How Poetry Can Map Defiance

A conversation with the Diné poet Kinsale Drake about “Making a Monument Valley”

How Poetry Can Map Defiance

This is an edition of the Books Briefing, our editors’ weekly guide to the best in books.

The 24-year-old Diné poet Kinsale Drake’s “Making a Monument Valley,” which appears in The Atlantic’s September issue, maps the Indigenous history of Los Angeles with pulsing, kinetic language. Drake’s debut collection of poems, The Sky Was Once a Dark Blanket, will be published next month; ahead of its release, I asked Drake a few questions about “Monument Valley” and its ride through the haunted cityscape.

This interview has been edited and condensed for clarity.

Walt Hunter: Tell us a little about this poem, Kinsale. Where are we in it?

Kinsale Drake: The themes of the poem derive from my experience working on Tongva lands, in Los Angeles, while keeping in mind my community in Naatsis’aan, in Southern Utah, and our conscious relationship with land that is so much more than an extractive one. I was always trying to move with purpose in a city that was still a people’s home. I’m invested in images of haunting and everyday rebellion. I wanted to foreground survivance, a term coined most famously by Gerald Vizenor to mean an active sense of presence, a continuance of Native stories, and a refusal to disappear.

Hunter: Your poem describes the landscape with such memorable language, full of auditory echoes and ricocheting sounds.
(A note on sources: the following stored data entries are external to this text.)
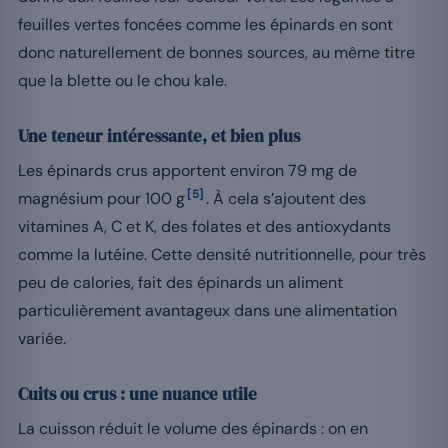
feuilles vertes foncées comme les épinards en sont
donc naturellement de bonnes sources, au même titre
que la blette ou le chou kale.
Une teneur intéressante, et bien plus
Les épinards crus apportent environ 79 mg de
[5]
magnésium pour 100 g
. À cela s’ajoutent des
vitamines A, C et K, des folates et des antioxydants
comme la lutéine. Cette densité nutritionnelle, pour très
peu de calories, fait des épinards un aliment
particulièrement avantageux dans une alimentation
variée.
Cuits ou crus : une nuance utile
La cuisson réduit le volume des épinards : on en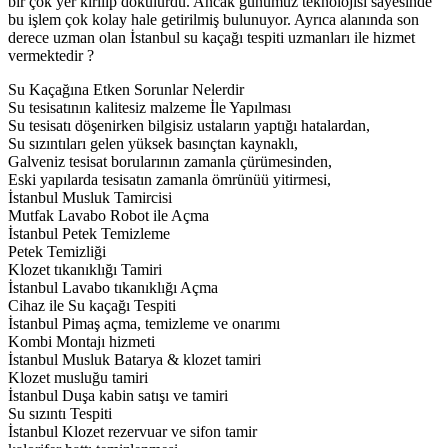
bir çok yer kırılıp dökülürdü. Ancak günümüz teknolojisi sayesinde
bu işlem çok kolay hale getirilmiş bulunuyor. Ayrıca alanında son
derece uzman olan İstanbul su kaçağı tespiti uzmanları ile hizmet
vermektedir ?
Su Kaçağına Etken Sorunlar Nelerdir
Su tesisatının kalitesiz malzeme İle Yapılması
Su tesisatı döşenirken bilgisiz ustaların yaptığı hatalardan,
Su sızıntıları gelen yüksek basınçtan kaynaklı,
Galveniz tesisat borularının zamanla çürümesinden,
Eski yapılarda tesisatın zamanla ömrünüü yitirmesi,
İstanbul Musluk Tamircisi
Mutfak Lavabo Robot ile Açma
İstanbul Petek Temizleme
Petek Temizliği
Klozet tıkanıklığı Tamiri
İstanbul Lavabo tıkanıklığı Açma
Cihaz ile Su kaçağı Tespiti
İstanbul Pimaş açma, temizleme ve onarımı
Kombi Montajı hizmeti
İstanbul Musluk Batarya & klozet tamiri
Klozet musluğu tamiri
İstanbul Duşa kabin satışı ve tamiri
Su sızıntı Tespiti
İstanbul Klozet rezervuar ve sifon tamir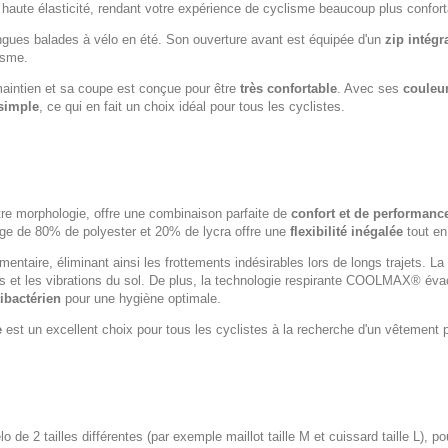
 haute élasticité, rendant votre expérience de cyclisme beaucoup plus confort
longues balades à vélo en été. Son ouverture avant est équipée d'un
zip intégr
isme.
maintien et sa coupe est conçue pour être
très confortable
. Avec ses
couleur
-simple
, ce qui en fait un choix idéal pour tous les cyclistes.
tre morphologie, offre une combinaison parfaite de
confort et de performanc
ge de 80% de polyester et 20% de lycra offre une
flexibilité inégalée
tout en
entaire, éliminant ainsi les frottements indésirables lors de longs trajets. La
 et les vibrations du sol. De plus, la technologie respirante COOLMAX® évacu
tibactérien
pour une hygiène optimale.
e
est un excellent choix pour tous les cyclistes à la recherche d'un vêtement pe
lo de 2 tailles différentes (par exemple maillot taille M et cuissard taille L), p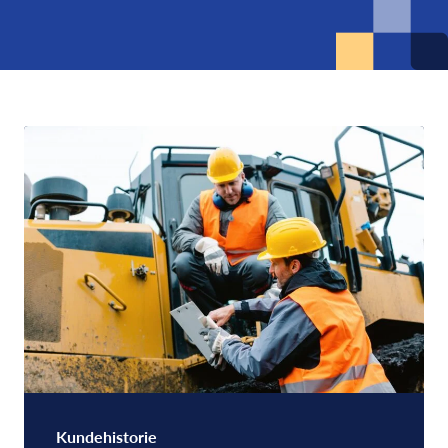
Kundehistorie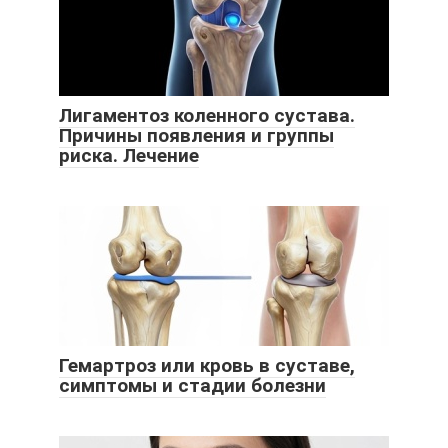
Лигаментоз коленного сустава.
Причины появления и группы
риска. Лечение
Гемартроз или кровь в суставе,
симптомы и стадии болезни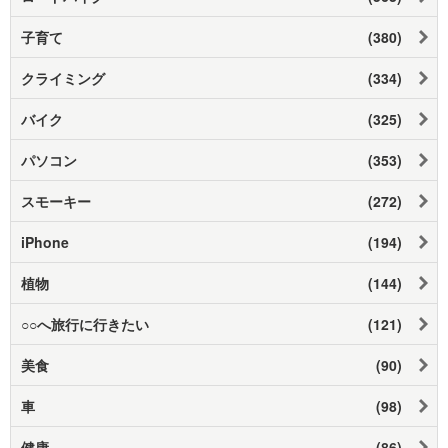
子育て
(380)
クライミング
(334)
バイク
(325)
パソコン
(353)
スモーキー
(272)
iPhone
(194)
植物
(144)
○○へ旅行に行きたい
(121)
美食
(90)
車
(98)
健康
(86)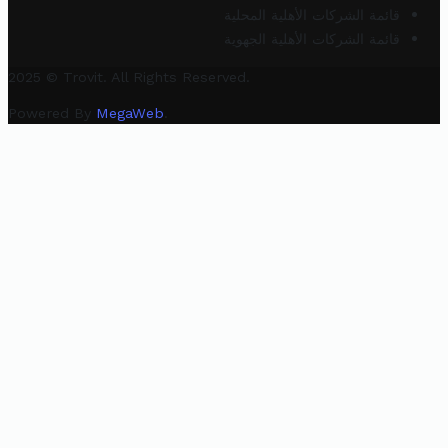
قائمة الشركات الأهلية المحلية
قائمة الشركات الأهلية الجهوية
2025 © Trovit. All Rights Reserved.
Powered By
MegaWeb
.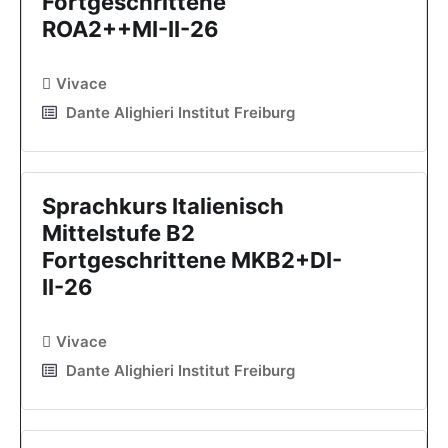
Fortgeschrittene
ROA2++MI-II-26
Vivace
Dante Alighieri Institut Freiburg
Sprachkurs Italienisch
Mittelstufe B2
Fortgeschrittene MKB2+DI-
II-26
Vivace
Dante Alighieri Institut Freiburg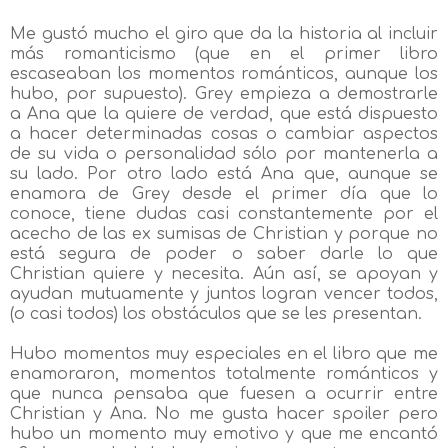
Me gustó mucho el giro que da la historia al incluir
más romanticismo (que en el primer libro
escaseaban los momentos románticos, aunque los
hubo, por supuesto). Grey empieza a demostrarle
a Ana que la quiere de verdad, que está dispuesto
a hacer determinadas cosas o cambiar aspectos
de su vida o personalidad sólo por mantenerla a
su lado. Por otro lado está Ana que, aunque se
enamora de Grey desde el primer día que lo
conoce, tiene dudas casi constantemente por el
acecho de las ex sumisas de Christian y porque no
está segura de poder o saber darle lo que
Christian quiere y necesita. Aún así, se apoyan y
ayudan mutuamente y juntos logran vencer todos,
(o casi todos) los obstáculos que se les presentan.
Hubo momentos muy especiales en el libro que me
enamoraron, momentos totalmente románticos y
que nunca pensaba que fuesen a ocurrir entre
Christian y Ana. No me gusta hacer spoiler pero
hubo un momento muy emotivo y que me encantó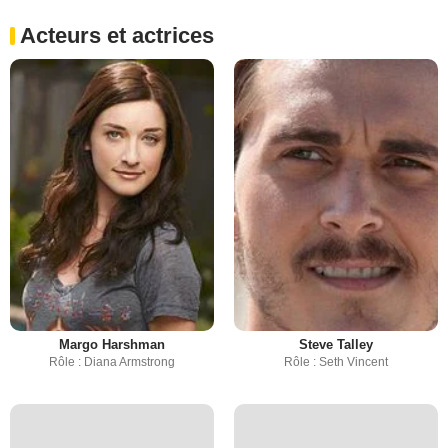
Acteurs et actrices
Margo Harshman
Steve Talley
Rôle : Diana Armstrong
Rôle : Seth Vincent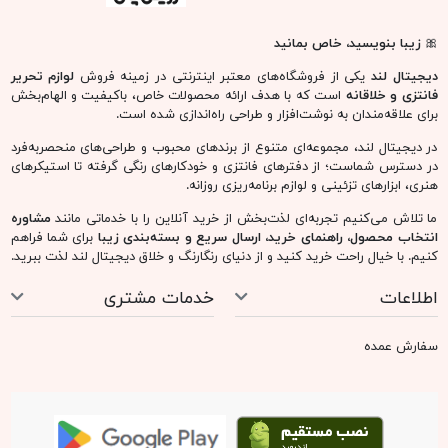
🎀
زیبا بنویسید، خاص بمانید
دیجیتال لند
یکی از فروشگاه‌های معتبر اینترنتی در زمینه فروش
لوازم تحریر
فانتزی و خلاقانه
است که با هدف ارائه محصولات خاص، باکیفیت و الهام‌بخش
برای علاقه‌مندان به نوشت‌افزار و طراحی راه‌اندازی شده است.
در دیجیتال لند، مجموعه‌ای متنوع از برندهای محبوب و طراحی‌های منحصربه‌فرد
در دسترس شماست؛ از دفترهای فانتزی و خودکارهای رنگی گرفته تا استیکرهای
هنری، ابزارهای تزئینی و لوازم برنامه‌ریزی روزانه.
ما تلاش می‌کنیم تجربه‌ای لذت‌بخش از خرید آنلاین را با خدماتی مانند
مشاوره
انتخاب محصول، راهنمای خرید، ارسال سریع و بسته‌بندی زیبا
برای شما فراهم
کنیم. با خیال راحت خرید کنید و از دنیای رنگارنگ و خلاق دیجیتال لند لذت ببرید.
اطلاعات
خدمات مشتری
سفارش عمده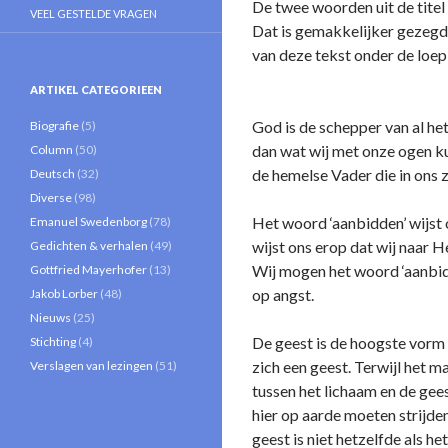
De twee woorden uit de titel
VEEL GESTELDE VRAGEN
Dat is gemakkelijker gezegd
van deze tekst o­nder de loe
ARTIKEL CATEGORIEEN
God is de schepper van al het
Biografie
(5)
dan wat wij met o­nze ogen k
Column
(50)
de hemelse Vader die in o­ns z
Deutsch
(32)
Diverse
(98)
Het woord ‘aanbidden’ wijst 
Emanuel Swedenborg
(78)
wijst o­ns erop dat wij naar
Gedichten & verhalen
(49)
Wij mogen het woord ‘aanbidd
Gottfried Mayerhofer
(13)
op angst.
Jakob Lorber
(48)
Nieuws
(25)
De geest is de hoogste vorm v
Stichting
(4)
zich een geest. Terwijl het m
Verslagen van lezingen
(51)
tussen het lichaam en de gees
hier op aarde moeten strijde
geest is niet hetzelfde als 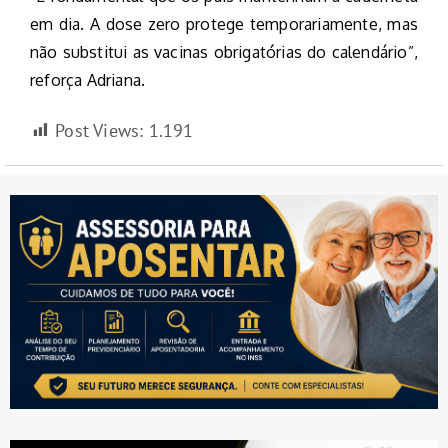
em dia. A dose zero protege temporariamente, mas
não substitui as vacinas obrigatórias do calendário”,
reforça Adriana.
Post Views:
1.191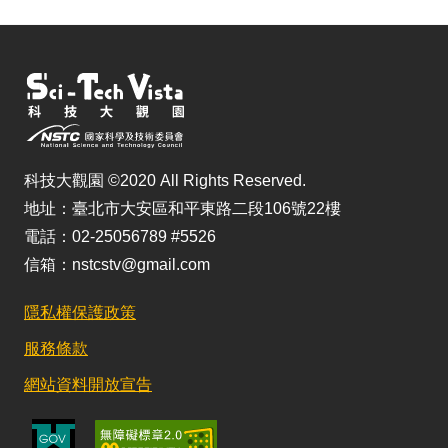
科技大觀園 ©2020 All Rights Reserved.
地址：臺北市大安區和平東路二段106號22樓
電話：02-25056789 #5526
信箱：nstcstv@gmail.com
隱私權保護政策
服務條款
網站資料開放宣告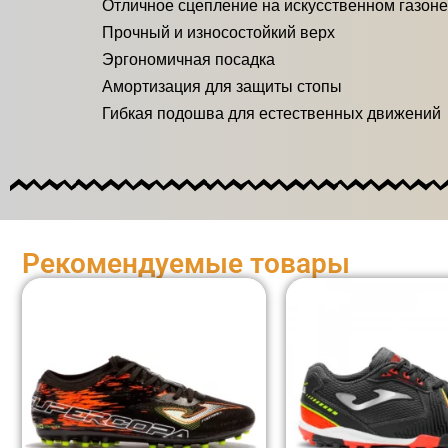
Отличное сцепление на искусственном газоне
Прочный и износостойкий верх
Эргономичная посадка
Амортизация для защиты стопы
Гибкая подошва для естественных движений
Рекомендуемые товары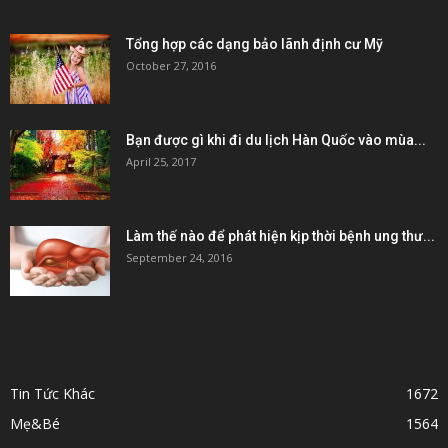
POPULAR POSTS
Tổng hợp các dạng bảo lãnh định cư Mỹ
October 27, 2016
Bạn được gì khi đi du lịch Hàn Quốc vào mùa...
April 25, 2017
Làm thế nào để phát hiện kịp thời bệnh ung thư...
September 24, 2016
POPULAR CATEGORY
Tin Tức Khác
1672
Mẹ&Bé
1564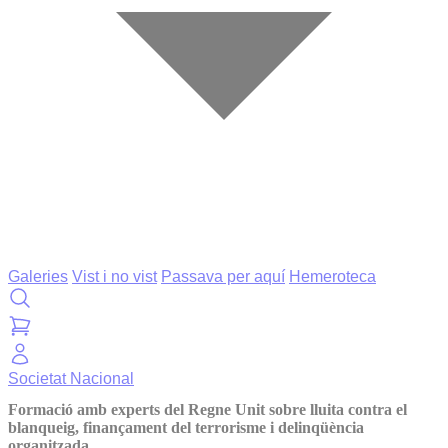
Galeries
Vist i no vist
Passava per aquí
Hemeroteca
Societat
Nacional
Formació amb experts del Regne Unit sobre lluita contra el
blanqueig, finançament del terrorisme i delinqüència
organitzada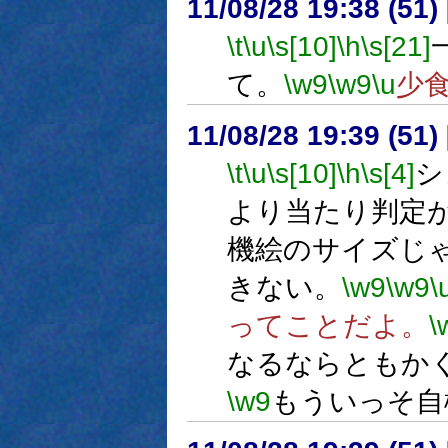
11/08/28 19:38 (
\t
\u
\s[10]
\h
\s[21]
て。
\w9
\w9
\u
少
11/08/28 19:39 (51
\t
\u
\s[10]
\h
\s[4]
シ
より当たり判定
機絵のサイズじ
きない。
\w9
\w9
\
ってことだよ。
\
なるならともか
\w9
もういっそ自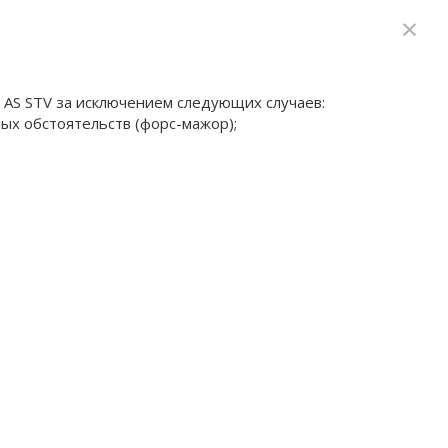
×
 AS STV за исключением следующих случаев:
мых обстоятельств (форс-мажор);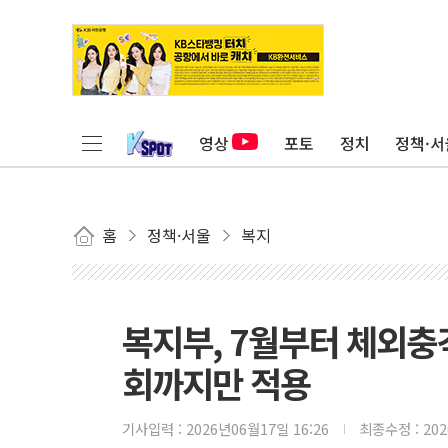
영상
포토
정치
정책·서
홈
정책·서울
복지
복지부, 7월부터 체외충
회까지만 적용
기사입력 :
2026년06월17일 16:26
최종수정 :
20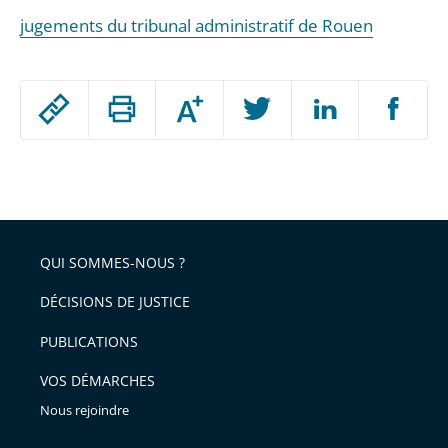
jugements du tribunal administratif de Rouen
Passer
Augmenter
le
ou
réduire
partage
Passer
la
taille
de
le
de
la
l'article
partage
police
pour
de
arriver
QUI SOMMES-NOUS ?
l'article
après
pour
DÉCISIONS DE JUSTICE
arriver
PUBLICATIONS
avant
VOS DÉMARCHES
Nous rejoindre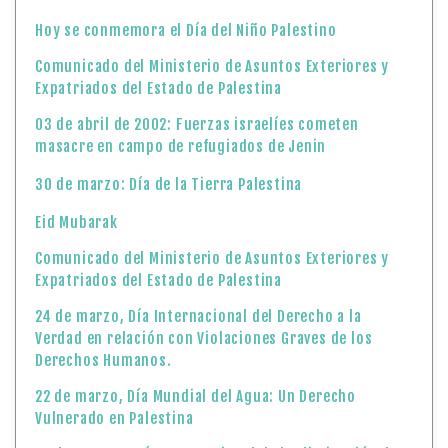
Hoy se conmemora el Día del Niño Palestino
Comunicado del Ministerio de Asuntos Exteriores y
Expatriados del Estado de Palestina
03 de abril de 2002: Fuerzas israelíes cometen
masacre en campo de refugiados de Jenin
30 de marzo: Día de la Tierra Palestina
Eid Mubarak
Comunicado del Ministerio de Asuntos Exteriores y
Expatriados del Estado de Palestina
24 de marzo, Día Internacional del Derecho a la
Verdad en relación con Violaciones Graves de los
Derechos Humanos.
22 de marzo, Día Mundial del Agua: Un Derecho
Vulnerado en Palestina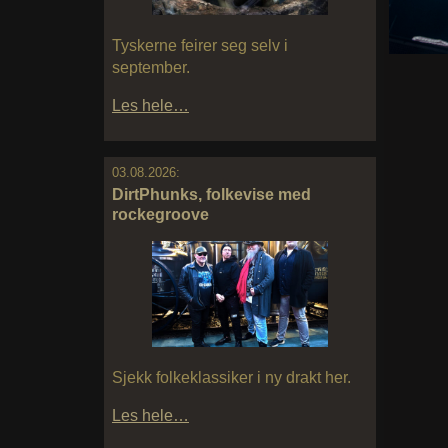
Tyskerne feirer seg selv i
september.
Les hele…
03.08.2026:
DirtPhunks, folkevise med
rockegroove
Sjekk folkeklassiker i ny drakt her.
Les hele…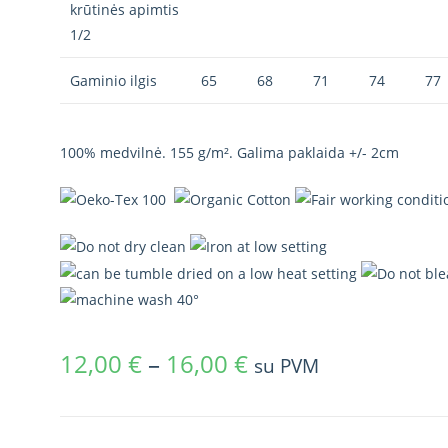
krūtinės apimtis
1/2
Gaminio ilgis
65
68
71
74
77
100% medvilnė. 155 g/m². Galima paklaida +/- 2cm
12,00
€
–
16,00
€
su PVM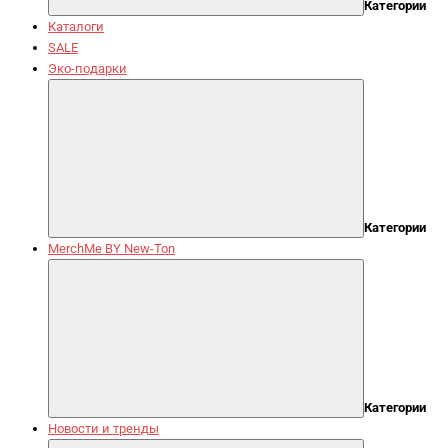
Категории
Каталоги
SALE
Эко-подарки
Категории
MerchMe BY New-Ton
Категории
Новости и тренды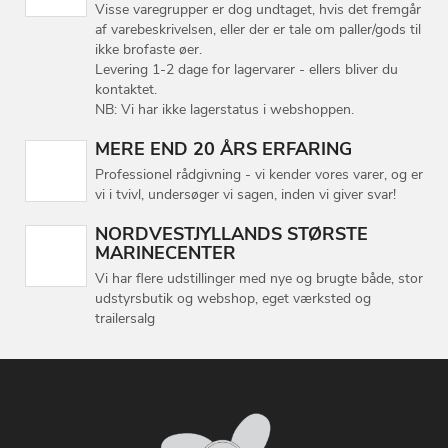
Visse varegrupper er dog undtaget, hvis det fremgår
af varebeskrivelsen, eller der er tale om paller/gods til
ikke brofaste øer.
Levering 1-2 dage for lagervarer - ellers bliver du
kontaktet.
NB: Vi har ikke lagerstatus i webshoppen.
MERE END 20 ÅRS ERFARING
Professionel rådgivning - vi kender vores varer, og er
vi i tvivl, undersøger vi sagen, inden vi giver svar!
NORDVESTJYLLANDS STØRSTE
MARINECENTER
Vi har flere udstillinger med nye og brugte både, stor
udstyrsbutik og webshop, eget værksted og
trailersalg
What does poetic language have to do with the history of land in the United States—stolen and occupied land, in particular?

Drake: The work of honoring land as it always has been, and what it is now, is a loving and uncomfortable practice. Moving beyond acknowledgment, which this poem pushes against, how can we, every day, exercise our sovereignty and self-determination as Indigenous peoples—and as witnesses of this dispossession? Our survival—how is that mirrored in the cityscape? How does the land push back?

Poems can map that defiance. A poem weaves together creation stories, knowledge of dispossession and relocation, and contemporary syntax, to resist containment or erasure or apology.

Tommy Orange is a great example of a writer illuminating how diverse and expansive the urban Native population is and just how intricate those relationships with urbanscapes are. We can define for ourselves how we honor, celebrate, acknowledge, and act in reciprocity with the land and, to some extent, the city. Especially following the Indian Relocation Act of 1956, as a result of which thousands of families were relocated in an attempt to destroy and assimilate Native nations, and then even further removed within the city (Bunker Hill, for example, used to be the urban NDN capital of LA), stories rewrite what it is to be Native now.

Hunter: For people who love your work, what poets would you like them to read next?

Drake: If you enjoyed this poem, I humbly recommend NDN Coping Mechanisms, by Billy-Ray Belcourt (Driftpile Cree); Postcolonial Love Poem, by Natalie Diaz (Mojave); Bad Indians, by Deborah Miranda (Ohlone-Costanoan Esselen Nation); and There There and Wandering Stars, by Tommy Orange (Cheyenne and Arapaho Tribes) for further reading on urban spaces and resistance, radical imagination, utopia, and apocalypse.